Wer seine Glückshormone steigern will, muss sich deshalb aber trotzdem nicht in Gefahr begeben oder sich massivem Stress aussetzen. Denn es gibt andere Möglichkeiten, die Endorphin-Ausschüttung zu steigern:

  • UV-Licht: Durch Sonnenbaden steigen die Endorphinwerte. Eine Extraportion Tageslicht kann daher im Winter bei einer saisonbedingten Winterdepression stimmungsaufhellend wirken. Im Sommer sollte die Sonne trotzdem mit Vorsicht und ausreichendem Sonnenschutz genossen werden.

  • Positive Erlebnisse: Es wird davon ausgegangen, dass schöne Ereignisse das Belohnungssystem im Gehirn aktivieren und dadurch unter anderem Endorphine ausgeschüttet werden. Diese Botenstoffe führen dazu, dass euphorische Gefühle entstehen. Auch Lachen fördert die Freisetzung von Endorphinen.

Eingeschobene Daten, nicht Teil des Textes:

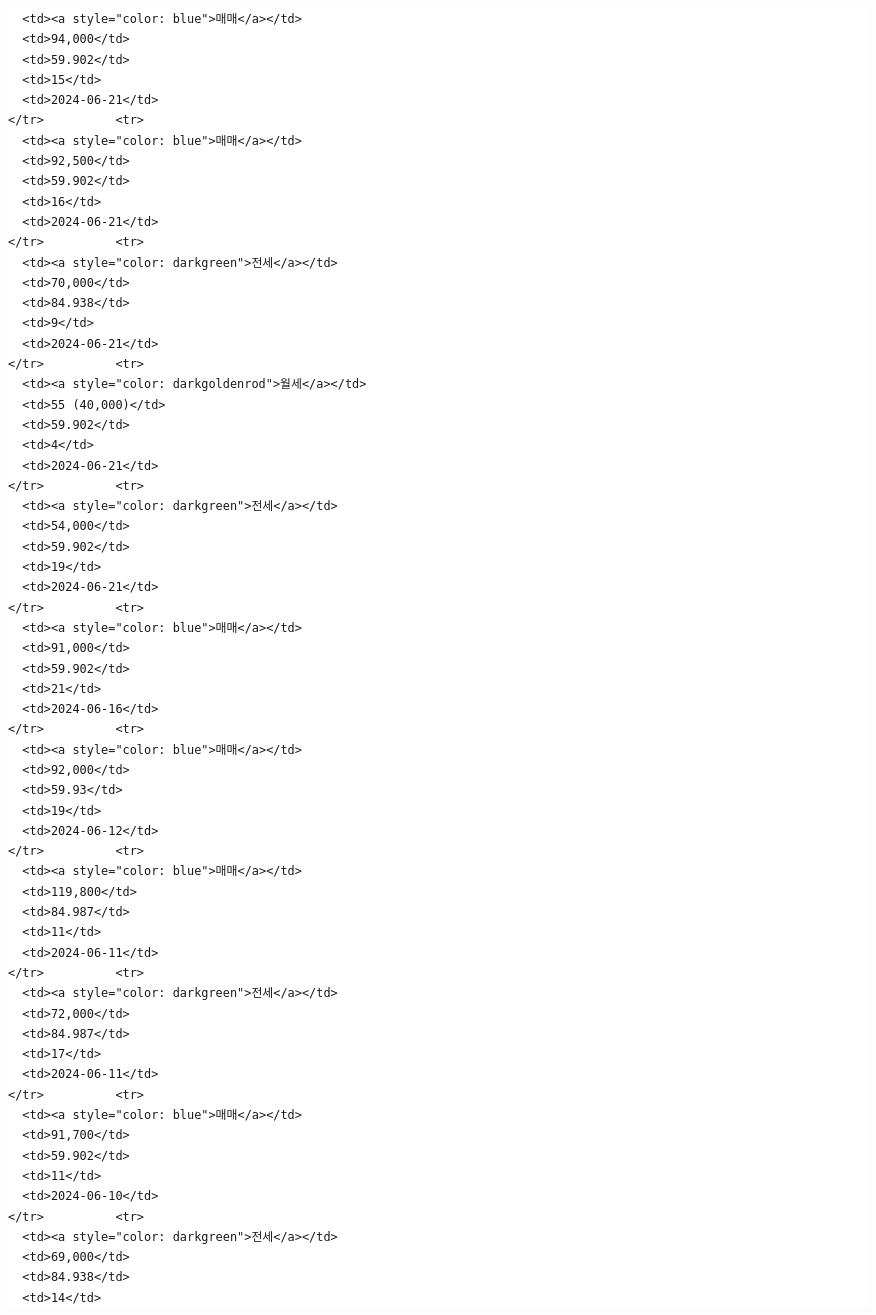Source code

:       <td><a style="color: blue">매매</a></td>
      <td>94,000</td>
      <td>59.902</td>
      <td>15</td>
      <td>2024-06-21</td>
    </tr>          <tr>
      <td><a style="color: blue">매매</a></td>
      <td>92,500</td>
      <td>59.902</td>
      <td>16</td>
      <td>2024-06-21</td>
    </tr>          <tr>
      <td><a style="color: darkgreen">전세</a></td>
      <td>70,000</td>
      <td>84.938</td>
      <td>9</td>
      <td>2024-06-21</td>
    </tr>          <tr>
      <td><a style="color: darkgoldenrod">월세</a></td>
      <td>55 (40,000)</td>
      <td>59.902</td>
      <td>4</td>
      <td>2024-06-21</td>
    </tr>          <tr>
      <td><a style="color: darkgreen">전세</a></td>
      <td>54,000</td>
      <td>59.902</td>
      <td>19</td>
      <td>2024-06-21</td>
    </tr>          <tr>
      <td><a style="color: blue">매매</a></td>
      <td>91,000</td>
      <td>59.902</td>
      <td>21</td>
      <td>2024-06-16</td>
    </tr>          <tr>
      <td><a style="color: blue">매매</a></td>
      <td>92,000</td>
      <td>59.93</td>
      <td>19</td>
      <td>2024-06-12</td>
    </tr>          <tr>
      <td><a style="color: blue">매매</a></td>
      <td>119,800</td>
      <td>84.987</td>
      <td>11</td>
      <td>2024-06-11</td>
    </tr>          <tr>
      <td><a style="color: darkgreen">전세</a></td>
      <td>72,000</td>
      <td>84.987</td>
      <td>17</td>
      <td>2024-06-11</td>
    </tr>          <tr>
      <td><a style="color: blue">매매</a></td>
      <td>91,700</td>
      <td>59.902</td>
      <td>11</td>
      <td>2024-06-10</td>
    </tr>          <tr>
      <td><a style="color: darkgreen">전세</a></td>
      <td>69,000</td>
      <td>84.938</td>
      <td>14</td>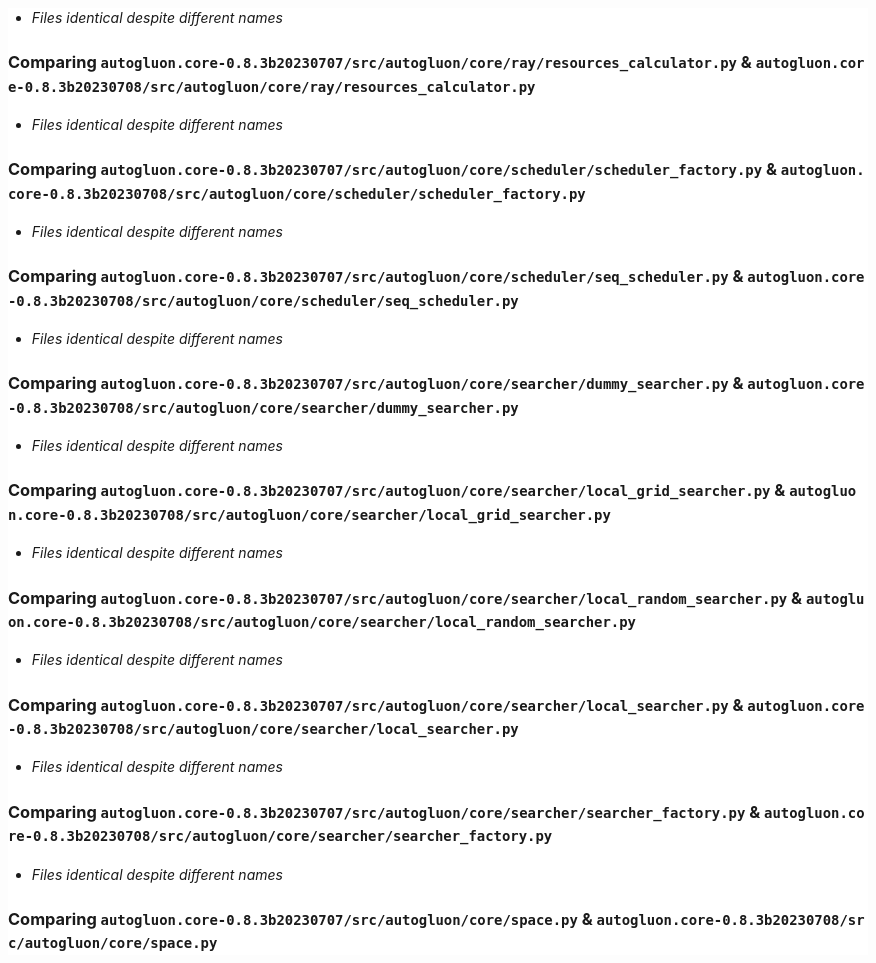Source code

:  * *Files identical despite different names*

### Comparing `autogluon.core-0.8.3b20230707/src/autogluon/core/ray/resources_calculator.py` & `autogluon.core-0.8.3b20230708/src/autogluon/core/ray/resources_calculator.py`

 * *Files identical despite different names*

### Comparing `autogluon.core-0.8.3b20230707/src/autogluon/core/scheduler/scheduler_factory.py` & `autogluon.core-0.8.3b20230708/src/autogluon/core/scheduler/scheduler_factory.py`

 * *Files identical despite different names*

### Comparing `autogluon.core-0.8.3b20230707/src/autogluon/core/scheduler/seq_scheduler.py` & `autogluon.core-0.8.3b20230708/src/autogluon/core/scheduler/seq_scheduler.py`

 * *Files identical despite different names*

### Comparing `autogluon.core-0.8.3b20230707/src/autogluon/core/searcher/dummy_searcher.py` & `autogluon.core-0.8.3b20230708/src/autogluon/core/searcher/dummy_searcher.py`

 * *Files identical despite different names*

### Comparing `autogluon.core-0.8.3b20230707/src/autogluon/core/searcher/local_grid_searcher.py` & `autogluon.core-0.8.3b20230708/src/autogluon/core/searcher/local_grid_searcher.py`

 * *Files identical despite different names*

### Comparing `autogluon.core-0.8.3b20230707/src/autogluon/core/searcher/local_random_searcher.py` & `autogluon.core-0.8.3b20230708/src/autogluon/core/searcher/local_random_searcher.py`

 * *Files identical despite different names*

### Comparing `autogluon.core-0.8.3b20230707/src/autogluon/core/searcher/local_searcher.py` & `autogluon.core-0.8.3b20230708/src/autogluon/core/searcher/local_searcher.py`

 * *Files identical despite different names*

### Comparing `autogluon.core-0.8.3b20230707/src/autogluon/core/searcher/searcher_factory.py` & `autogluon.core-0.8.3b20230708/src/autogluon/core/searcher/searcher_factory.py`

 * *Files identical despite different names*

### Comparing `autogluon.core-0.8.3b20230707/src/autogluon/core/space.py` & `autogluon.core-0.8.3b20230708/src/autogluon/core/space.py`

  • Sex: Während des Orgasmus schüttet der Körper einen ganzen Hormon-Cocktail aus. Neben Serotonin und Oxytocin gehören dazu auch die Endorphine. Sie sorgen dafür, dass man sich entspannt und glücklich fühlt.

  • Geschwindigkeit: Ob bei einer rasanten Autofahrt, in der Achterbahn oder bei einem Fallschirmsprung: Dass ein solcher Geschwindigkeitsrausch einen Kick verursacht, liegt unter anderem an den Hormonen. In diesen Situationen aktiviert der Körper sein Warnsystem und bereitet sich auf das Schlimmste vor: Er schüttet die Stresshormone Adrenalin und Cortisol aus, um alle Energiereserven zu aktivieren und der Endorphinspiegel erhöht sich, um sich vor den befürchteten Schmerzen zu wappnen. Manche Menschen finden an diesem Nervenkitzel Gefallen und wollen ihn möglichst oft wiederholen – sie werden auch als Adrenalin-Junkies bezeichnet.

  • Ernährung: Der Konsum von Chili kann zu einem sogenannten "Pepper High"-Effekt führen. Gemeint ist ein Hochgefühl, das durch den enthaltenen Scharfmacher Capsaicin ausgelöst wird. Dieser Inhaltsstoff sorgt für das typische brennende Gefühl im Mund. Um diesen Schmerz zu lindern, schüttet der Körper Endorphine aus. Chili gilt daher auch als "Happy Food".

  • Sport: Bewegung setzt Endorphine frei. Das trifft vor allem auf den Ausdauersport zu, aber auch auf Aktivitäten wie Tanzen. Bei Letzterem sorgt nicht nur die körperliche Bewegung, sondern auch das Hören der Musik für den Endorphin-Flug.


Runner’s High durch Endorphine?

Als absolutes Hochgefühl beim Sport ist unter Läufer*innen das sogenannte Runner’s High bekannt. Durch die Ausschüttung von Endorphinen soll es bei anstrengenden Langstreckenläufen von besonderer Intensität möglich sein, den körperlichen Schmerz auszublenden. Läufer*innen sollen dadurch in eine Ekstase geraten und einen Rausch-ähnlichen Zustand erleben. Weil sie dieses Gefühl immer wieder erneut hervorrufen wollen, könnte dies sogar in eine regelrechte Laufsucht münden.

Welche Mechanismen beim Runner's High tatsächlich eine Rolle spielen, ist bisher nicht eindeutig geklärt. Während früher allein die Endorphine dafür verantwortlich gemacht wurden, zeigen neuere Studien, dass den Endocannabinoiden eine größere Bedeutung zuzukommen scheint. Es handelt sich dabei um Cannabis-ähnliche Substanzen, die vom Körper selbst hergestellt werden.